参照透明な malloc は可能か (あるいは IO モナドについて)
alohakun が次のようなことを書いていたのが面白かったので、今日ちょっと帰宅途中につらつら考えたんだけど、twitterでつぶやくには長すぎるのでちょっと書いてみることにします。
malloc() って副作用あるの ? もちろん内部的にはあるだろうけど、外部的な振る舞いだけを見ると、有効なメモリリージョンの先頭アドレスが返ってくるだけだから、観測できないと思うんだけど。 (http://twitter.com/alohakun/status/5433639881)
Haskell で乱数作るときってどうやって参照透明にしてるんだ ? 乱数を直接作る関数は無くて、シードを元に、乱数の無限リストを作るとかなのかな。ならば、確保可能アドレスの無限リストを作れば、副作用の無い参照透明な malloc() は作れるな。 (http://twitter.com/alohakun/status/5434352613)
free や gc が入ってくると破綻するけど。 (http://twitter.com/alohakun/status/5434378848)
話がややこしくなりそうなので free や gc は考えないとするとこれは何が問題なのかということを考えたいと思います。すると問題になるのは、実はむしろ値の永続性にあるのではないかと思いました。
純粋に参照透明であるということは、次のような意味を持ちます。まず、無限リストのようなものを想定した場合、残りのメモリが現在どれくらいかという情報を保持していないといけません。これを「メモリ状態」と呼ぶことにし、仮に変数 m で代替しましょう。すると、 malloc はメモリ状態とサイズ s を受け取り、そのサイズのメモリ領域 a を返す関数ということになります。また、 a を割り当てた残りのメモリ状態 m’ も返さないといけません。
(a, m') = malloc s m
これはちょうど、リスト l の先頭から n 個の要素を取り出す splitAt 関数と似ています。
(x, rest) = splitAt n l
良さそうですよね。
複数のメモリ領域を確保したいとします。
let (a, m') = malloc s m (b, m'') = malloc s m' in ...
これは問題ありません。でもこう書くことも許されます。
let (a, m') = malloc s m (b, m'') = malloc s m in ...
この場合どうなるでしょうか? どちらのmallocも引数はmとsで同じです。したがってaとb、m’とm”は同じものが返されなければなりません。これは非常に都合が悪い。簡単にヤバイことが起こりそうな気がします。
話はそれだけではありません。これはつまり、ある状態のメモリ状態mをずっと持っておくことができるということです。だったら、すごい時間がたってからそのmで再びmallocを読んだならば、まさにそのmと全く同じメモリ状態にmallocしようとしたものを返さないといけません。ようするに任意の時点でのシステムのスナップショットが必要なので、これは現実的に不可能でしょう。

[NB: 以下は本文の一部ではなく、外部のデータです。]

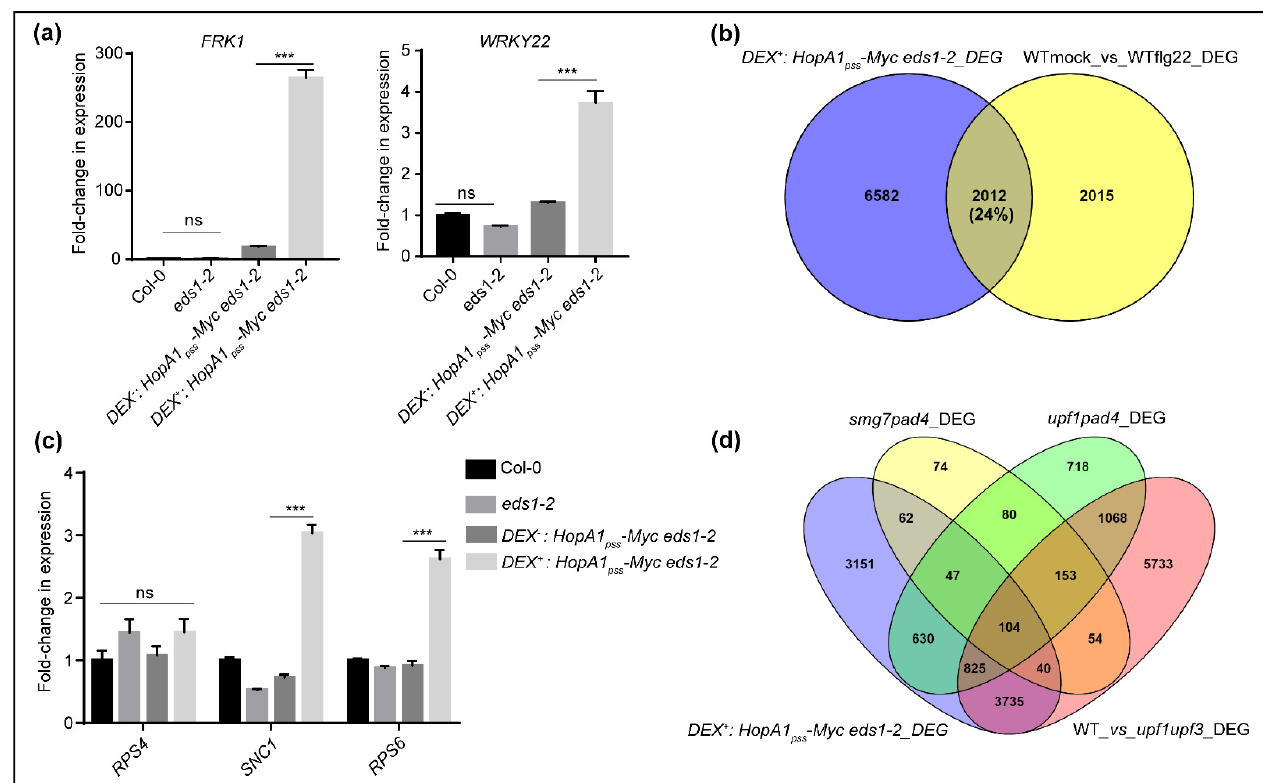
Figure 3. ETI HopA1pss -like elicitation upregulates expression of PTI and other defense-associated transcripts. ( a ) Expression levels of PTI markers ( FRK1 , WRKY22 ), and ( c ) R genes RPS4 , SNC1 and RPS6 in HopA1 pss -expressing transgenic at 12 hpin or uninduced control, Col-0 and eds1-2 plants. Venn diagram of DEG overlaps of Dex + HopA1 pss plants with similar datasets from ( b ) flg22-treated versus untreated WT (Col-0) (from Bazin et al., 2020), ( d ) smg7 pad4 , upf1 pad4 or upf1 upf3 versus Col-0 (from Raxwal et al., 2020), Data shown is mean ± SD ( n = 3) and presented as fold-change relative to Col-0. Statistical significance is with Student’s t -test and show pairwise comparisons to Col-0 levels ( * ** p < 0.001).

Cleanという言語ではこれらの問題を「一意性型」という考え方で解決します。一意性型の値がプログラム中の複数の場所から参照されることがないことは保証されています。ようするに、同じ引数でmallocを二度呼ぶことはないし、一度どこかでとっておいたメモリ状態変数mは一度しかmallocに渡すことができません。上で挙げたような問題は、メモリ状態mが一意性があるとすれば発生しませんよね。

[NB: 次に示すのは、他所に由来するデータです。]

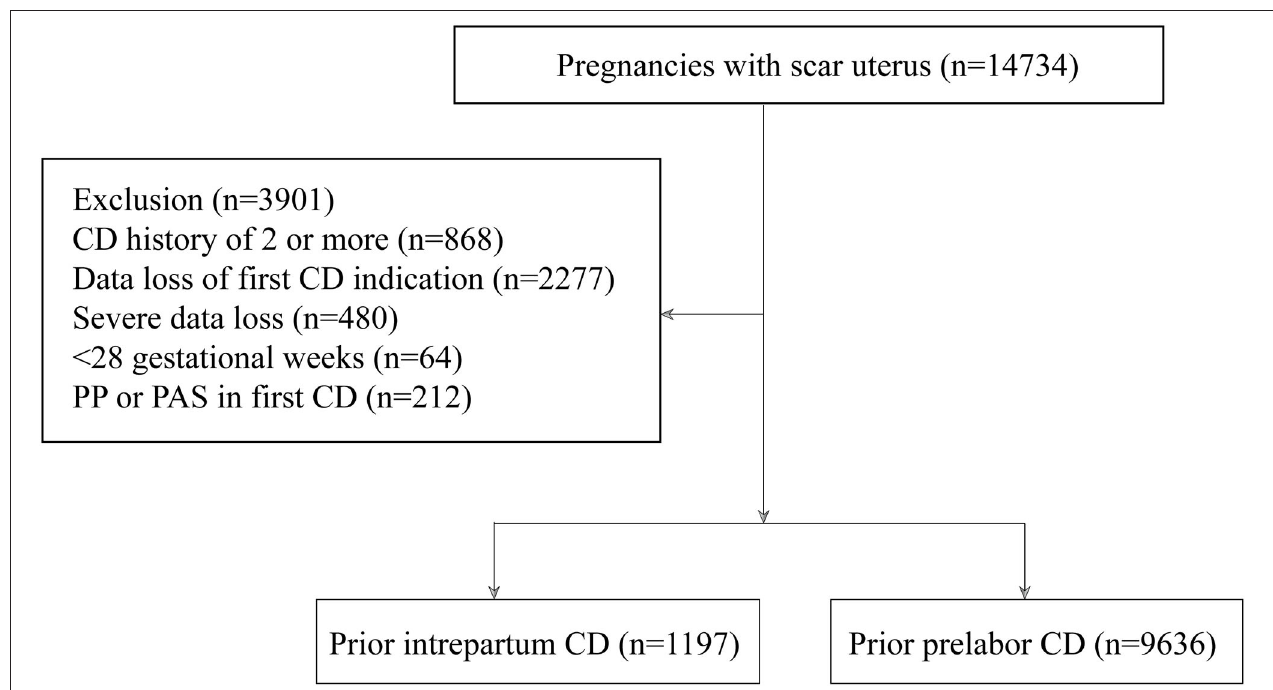
FIGURE 1 | A flow diagram of the enrollment process of the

ではHaskellでこの問題をどう考えればいいでしょうか。ひとまず、引数となるメモリ状態を分離しましょう。ようするに malloc s とだけ書いて、この\m -> (a, m')
という関数を考えるわけです。bのためのmallocも同じくmalloc sで、これも\m -> (b, m')
な関数です。これだけでは何のかわりもありませんが、次に、こんなメモリ状態を受け取る関数同士を合成する関数合成を考えます。c f g = \m -> let (a, m') = f m in let (b, m'') = g m' in ((a, b), m'')

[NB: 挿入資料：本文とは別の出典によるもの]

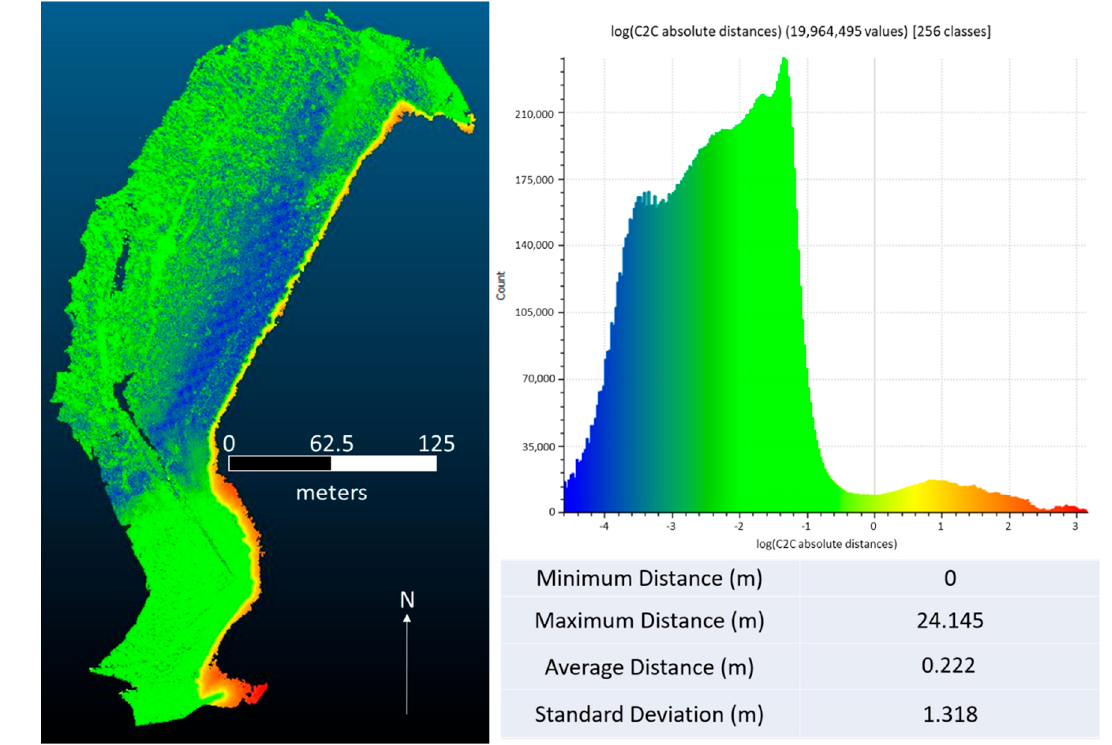
Figure 9. A model of Newcastle Dam showing the difference in point clouds due to masking and omitting water from sparse cloud alignment. A log transform was performed on the initial error measured in meters because the distribution of error was extremely right-skewed. Errors under 1 cm were omitted from the dataset so the log transform of the error could be taken. These are Euclidian distances measured in three dimensions, not just the horizontal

。つまりc (malloc s) (malloc s)は、あるメモリ状態を受け取り、サイズsの領域ふたつを割り当ててその結果のメモリ状態を返します。こんなふうに「メモリ状態を受け取ってなんかの処理をして、その結果の値と処理後のメモリ状態を返す関数」だけがあるとして、そのメモリ状態に対する(cのような)正しい計算を行う関数合成だけを使っていれば、とりあえず問題は起こりません。
ただ、こんな関数合成は見た目がごちゃごちゃしていて汚い。ところが、このような関数合成を行ってくれる便利なライブラリがあります。それはモナドといいます。ここでは、上の関数合成cにあたる処理は「束縛」>>=と呼ばれています。あとはだいたい一緒です。これにモナドの糖衣構文を使えば、
do a <- malloc s b <- malloc s
と書くだけで「あるメモリ状態を受け取って、サイズsのメモリ領域aとbを割り当て、そのあとのメモリ状態を返す関数」が出来上がります。
もちろん、実際にこれを実行するにはどこかでメモリ状態を引数として与えないといけませんから、途中で問題が起こる危険性がないとしても問題を先送りしているだけですよね。もしプログラムのどこからか「現在のメモリ状態」を変数として保持できてしまうと、上で書いたように「すごい昔のメモリ状態からもう一度mallocする」ということが可能になってしまうので。そこでひとつの取り決めをします。つまり、プログラム中にmainという名前の関数があると、その関数にシステムがプログラム開始時のメモリ状態を与えてその結果の値を計算する。すると、計算途中のメモリ状態mをHaskellプログラムからアクセスする手段はなく、初期メモリ状態はどこからともなく降ってくるので、問題が解決します。
これがIOモナドと呼ばれるものの正体です。
実際にはIOモナドが扱うのはメモリの状態だけではないですが、概ねこんなふうに考えることができるのではないかと思います。Haskellに副作用が「ない」といっているのはそういうことです。
たとえば、ファイルの読み込みをHaskellではhGetContents h
と書きます(hはファイルハンドル)。こういうのは「ファイルハンドルを引数として与えてファイルの中身を返す関数」だと考えがちですが、実はそうではないのです。「ファイルハンドルを引数として与えると、「その時点のコンピュータの状態を引数として受けとればその時点でのファイルの中身と、ファイルを読んだ後のコンピュータの状態とを返す関数」を返す関数」なわけです。
というわけで参照透明なmallocの例としてForein.Marshal.Allocをご覧ください。